A Hawkins-Welwood Homes employee applies the final touches to a foundation as construction on a luxury townhome is shown at rear Wednesday, May 16, 2012, in Plano, Texas. A measure of future U.S. economic activity fell in April, the first setback after six months of increases, reflecting weakness in housing …
AP File Photo/Tony Gutierrez

A West Texas shale oil town was named the nation’s “hottest” housing market, according to Realtor.com.

Midland, Texas, in the heart of the Permian Basin, took the top spot for the real estate website’s June Market Hotness Index. This also marked the third consecutive month Midland ranked as the nation’s hottest residential real estate market.

Each month, Realtor.com ranks the nation’s hottest housing markets based on how long it takes to sell a house and the number of potential buyers looking for a property.  According to the index, Midland buyers can get a decent size home at an attractive price. Also, their real estate analysts pointed out that “with the economic momentum of Texas behind it, Midland has plenty of buyers with down payments in hand.”

The median number of days a house remained on the market in Midland was 29. Housing inventory also moved 25 percent faster than last year, and 25.5 days faster than any other city overall. Midland properties received an average number of online views 2.8 times higher than the U.S. average. Midland’s May median age of inventory was 28 days.

People are flocking to the region for good paying shale oil industry jobs. In May, the Texas Workforce Commission found the Midland Metropolitan Statistical Area (MSA) recorded the state’s lowest joblessness rate of 2.1 percent. However, Bloomberg cautioned that low joblessness also means labor shortages amid a ferocious hunger for energy workers. The business publication noted that people are coming to Midland at a time when its housing inventory is the lowest on record.
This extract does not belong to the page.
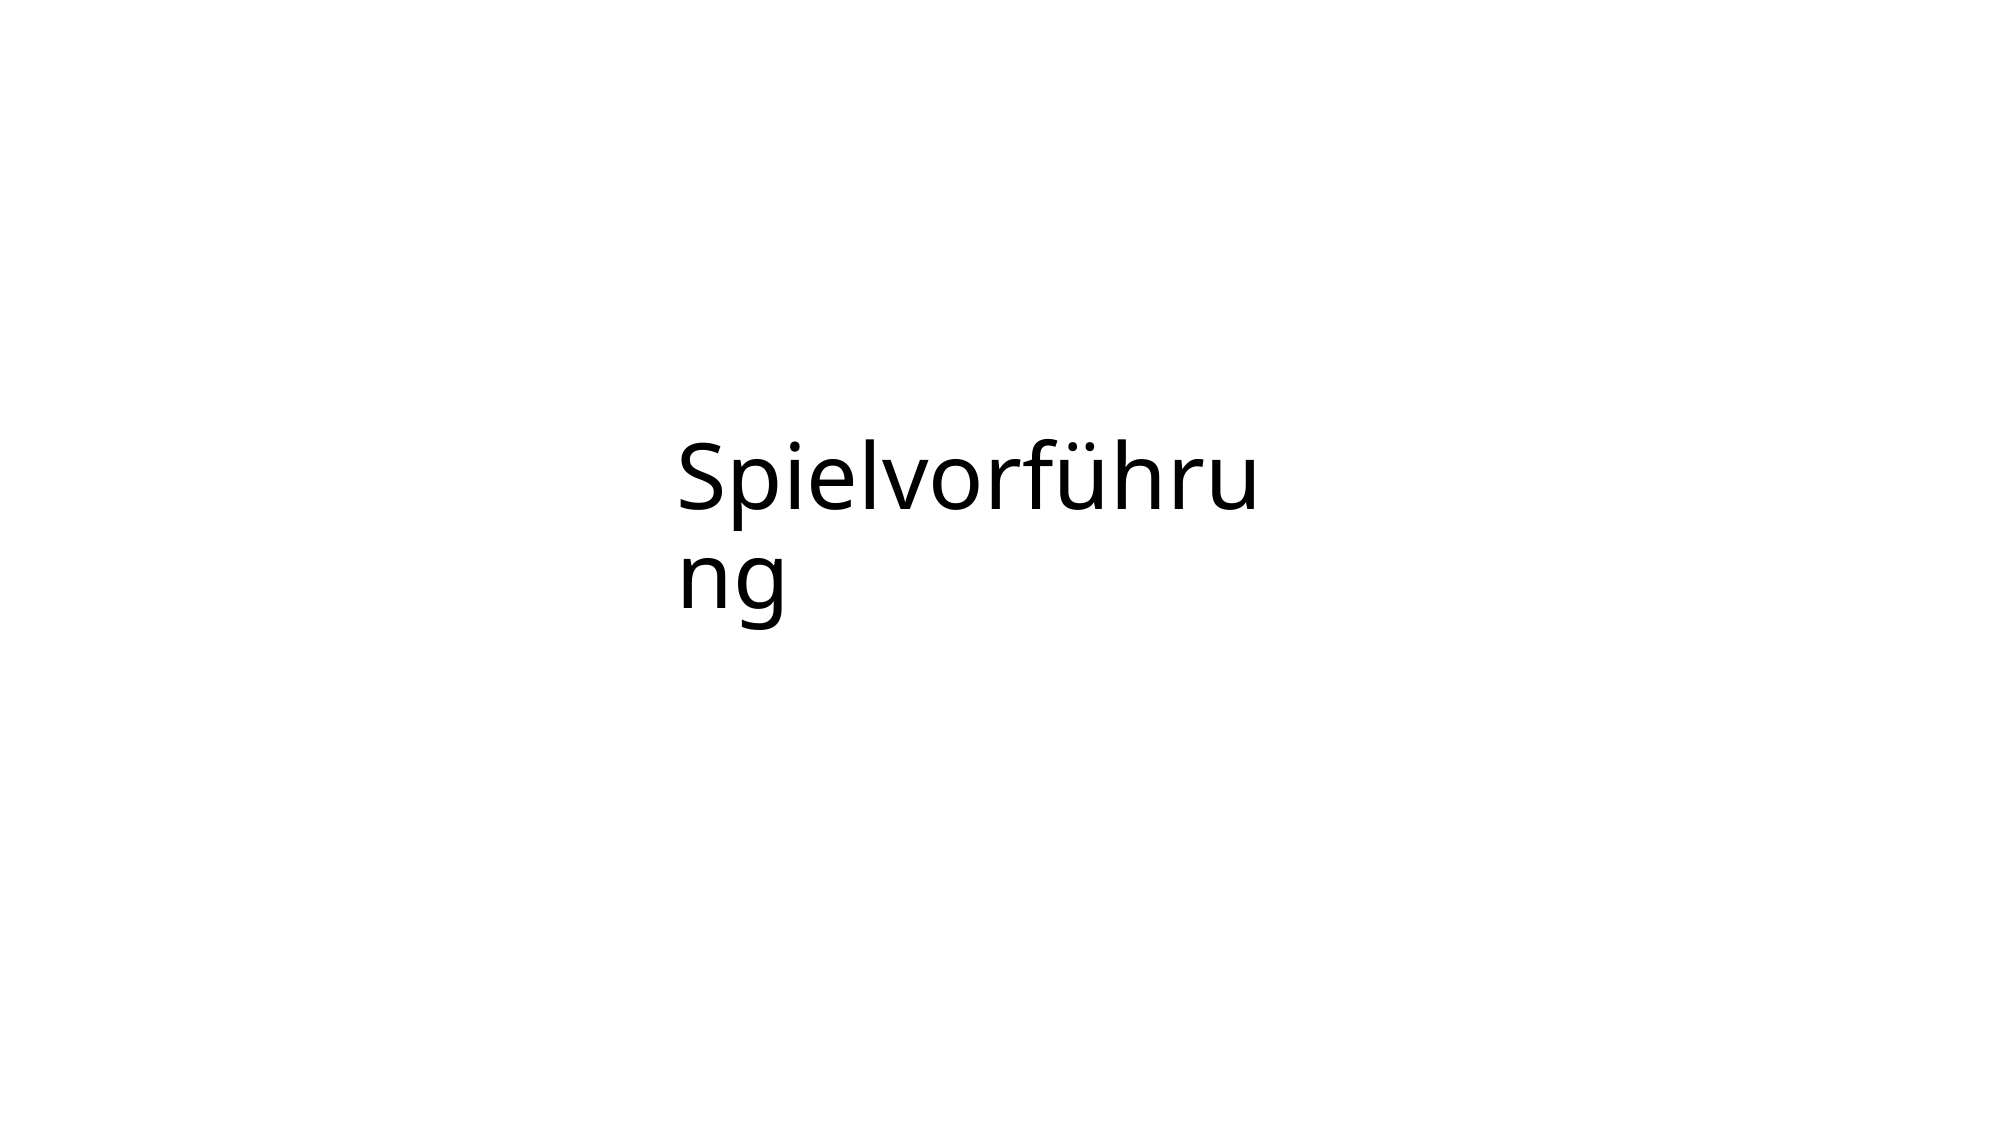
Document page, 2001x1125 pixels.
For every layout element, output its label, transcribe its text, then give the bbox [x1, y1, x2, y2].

title Spielvorführung [661, 420, 1293, 639]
Single-industry cities like Midland and neighboring Odessa can fall prey to boom or bust economies, although the June LinkedIn Workforce Report indicated stateside oil industry job hirings are on the upswing since mid-2016 — rising by 5.2 percent over the past year. In 2016, the American City Business Journals predicted Midland’s population could jump 75 percent to reflect nearly 300,000 residents by 2040. They expect neighboring Odessa to see a 67.5 percent growth to almost 267,000 people.
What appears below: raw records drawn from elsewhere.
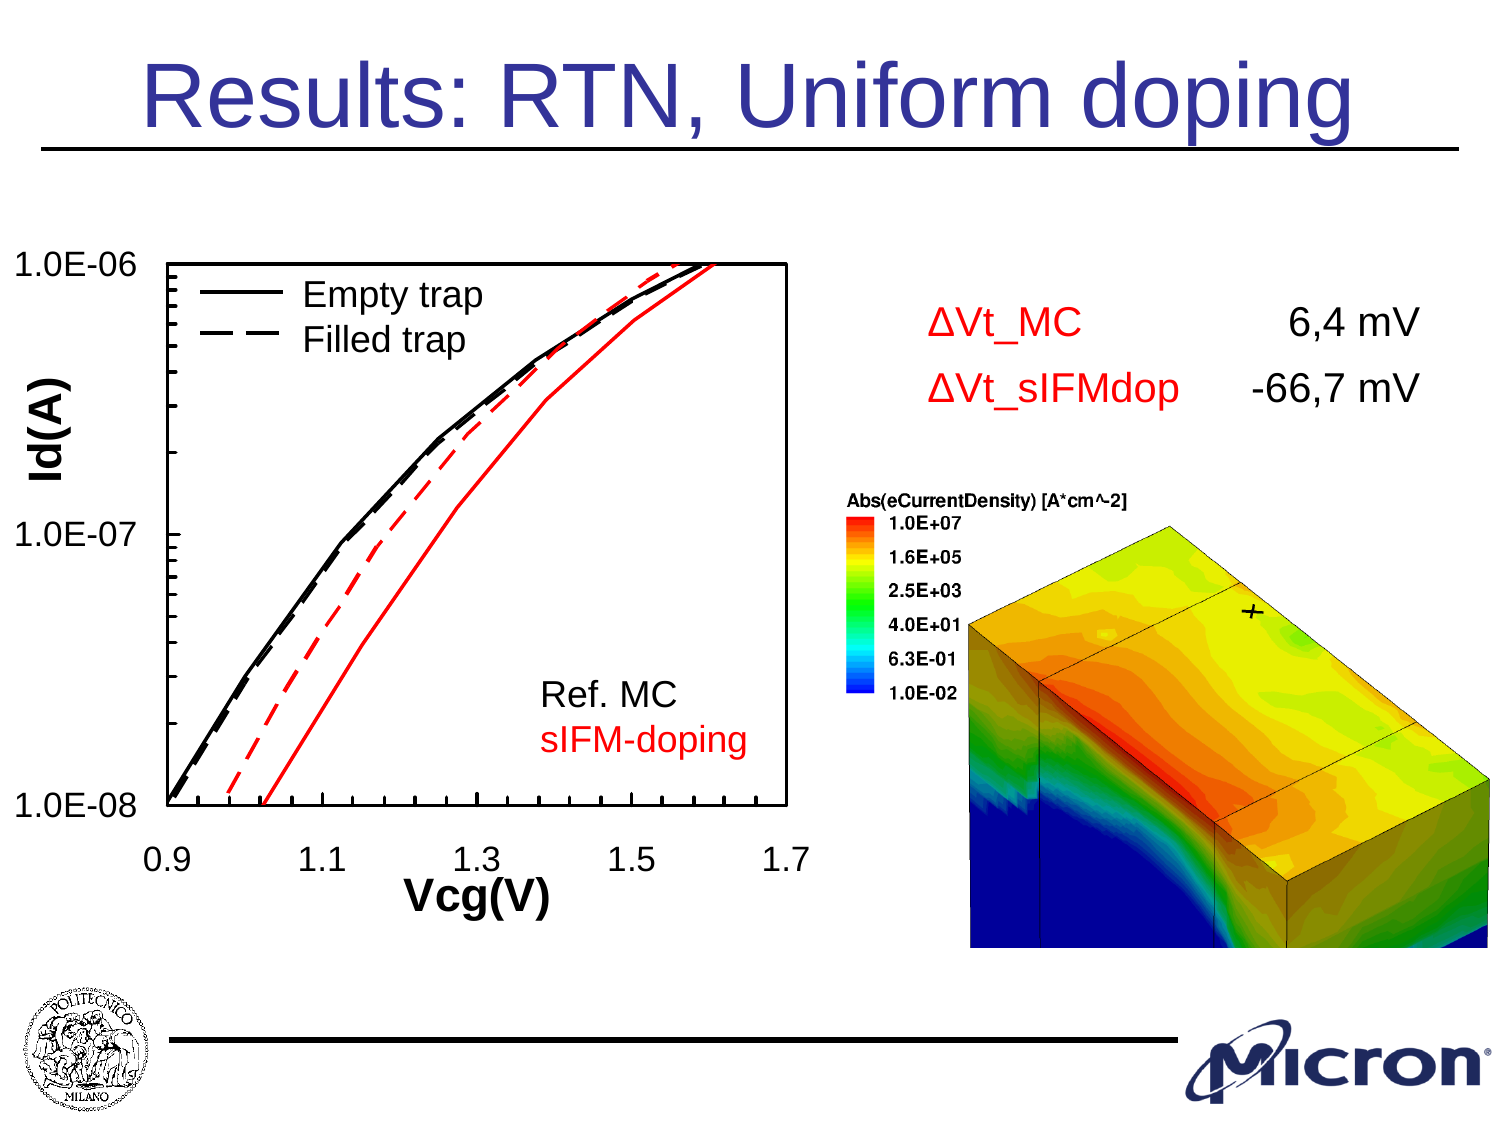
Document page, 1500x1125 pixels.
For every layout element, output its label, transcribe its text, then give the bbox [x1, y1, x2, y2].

picture [0, 212, 826, 943]
table_cell ΔVt_sIFMdop [913, 353, 1219, 418]
text_box Ref. MC sIFM-doping [525, 662, 764, 768]
picture [1178, 1012, 1500, 1110]
title Results: RTN, Uniform doping [74, 28, 1424, 154]
table_header ΔVt_MC [913, 287, 1219, 353]
text_box Empty trap Filled trap [287, 262, 499, 368]
picture [829, 474, 1500, 948]
table_header 6,4 mV [1219, 287, 1435, 353]
table_cell -66,7 mV [1219, 353, 1435, 418]
picture [12, 968, 163, 1125]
The market could stay hot, too. Breitbart Texas reported that industry experts anticipate the Permian Basin, a 17-county region across West Texas and into eastern New Mexico, will double its output to reach a “stunning” level of growth over the next five years, exceeding the production of every OPEC member nation except for Saudi Arabia. IHS Markit forecasted that oil from the Permian Basis will account for more than 60 percent of net global production by 2023.
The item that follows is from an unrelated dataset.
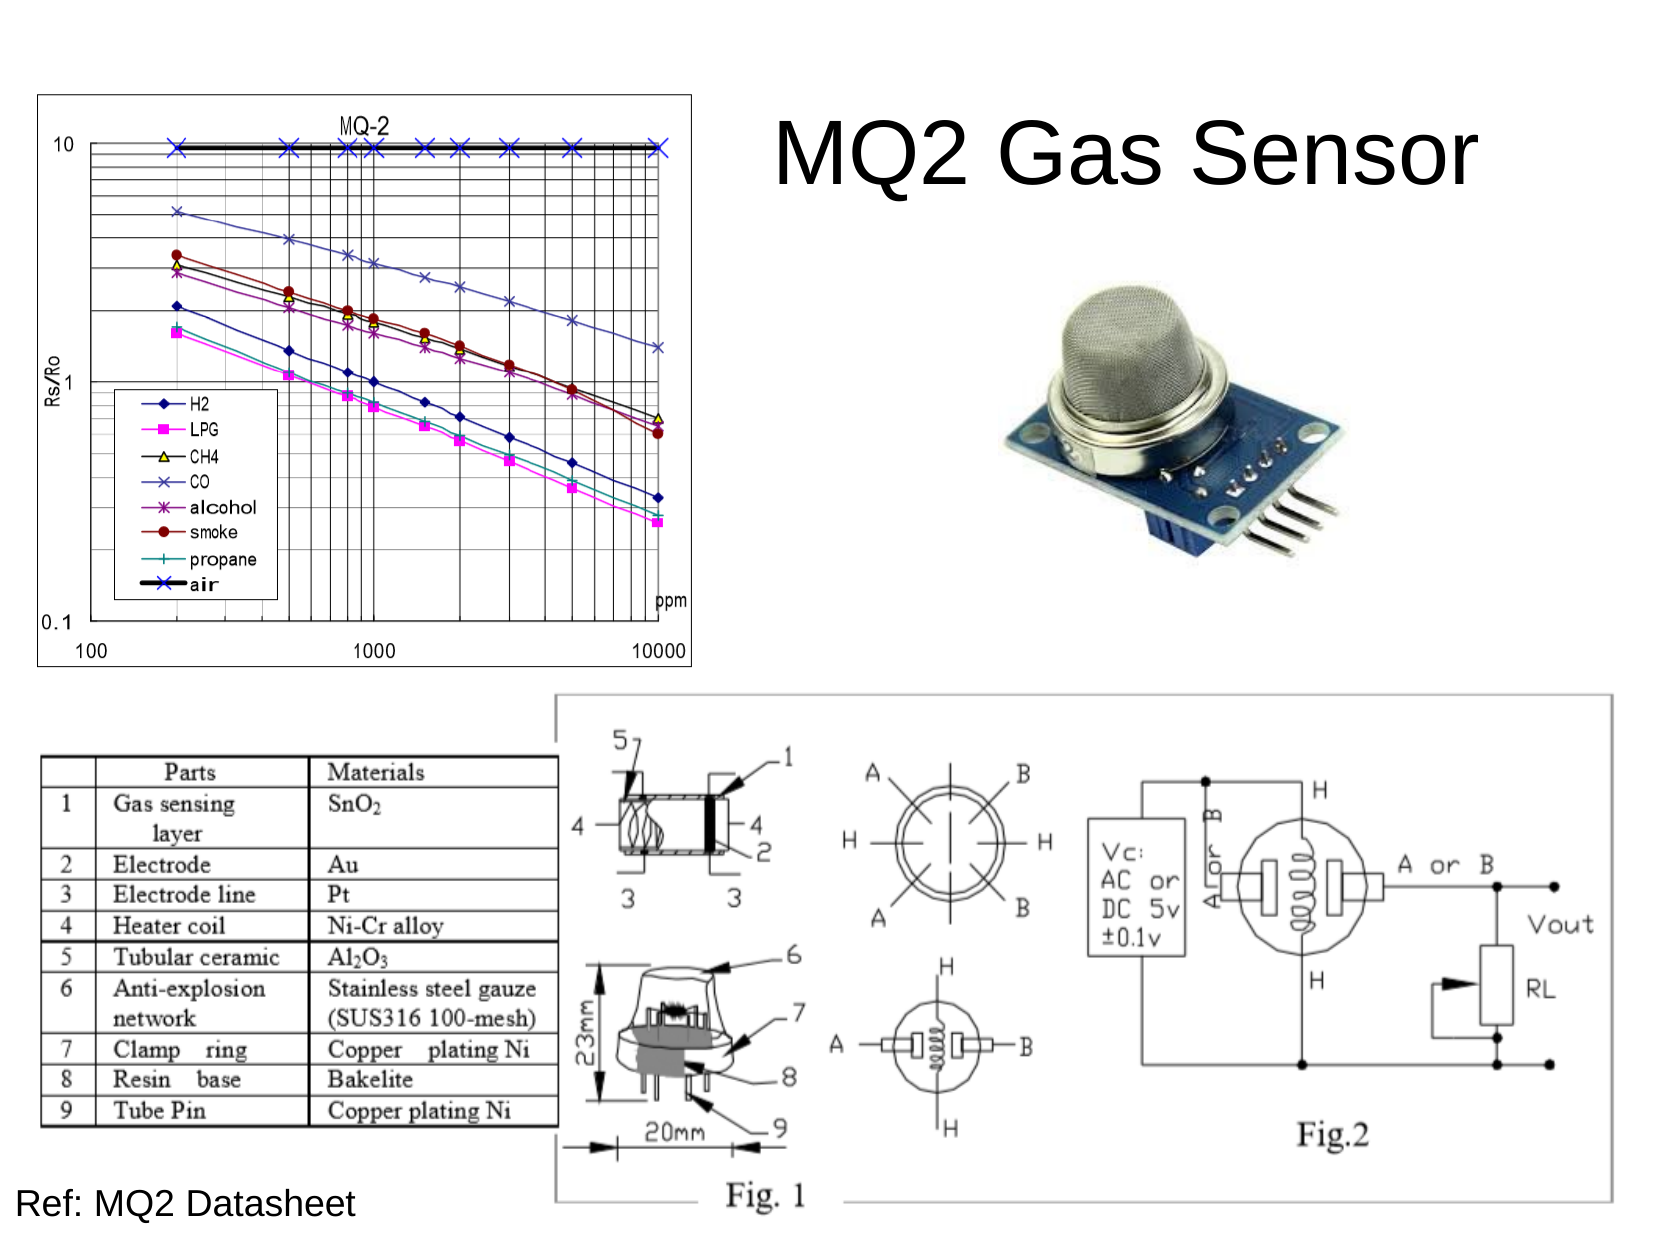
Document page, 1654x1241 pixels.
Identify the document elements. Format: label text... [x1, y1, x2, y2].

Following Midland in the top five “hottest” markets were Columbus, Ohio; Boston, Massachusetts; Fort Wayne, Indiana; and Boise, Idaho. Dallas-Fort Worth-Arlington placed 17th, climbing up two spots since May.

Javier Vivas, director of economic research for Realtor.com, said the top 20 hottest markets list points to an overall shift away from “overheated markets to less expensive secondary markets.” He called this “proof that buyers are starting to feel the affordability crunch.”

Additionally, the online realty service said California ended its “historic” streak of dominating the hotness list, dropping out of the top five for the first time in six years. Still, San Francisco MSA placed sixth; Vallejo-Fairfield ranked seventh; and Sacramento, the state government’s seat, rated 13th. Only Santa Cruz at 20th moved up five spots.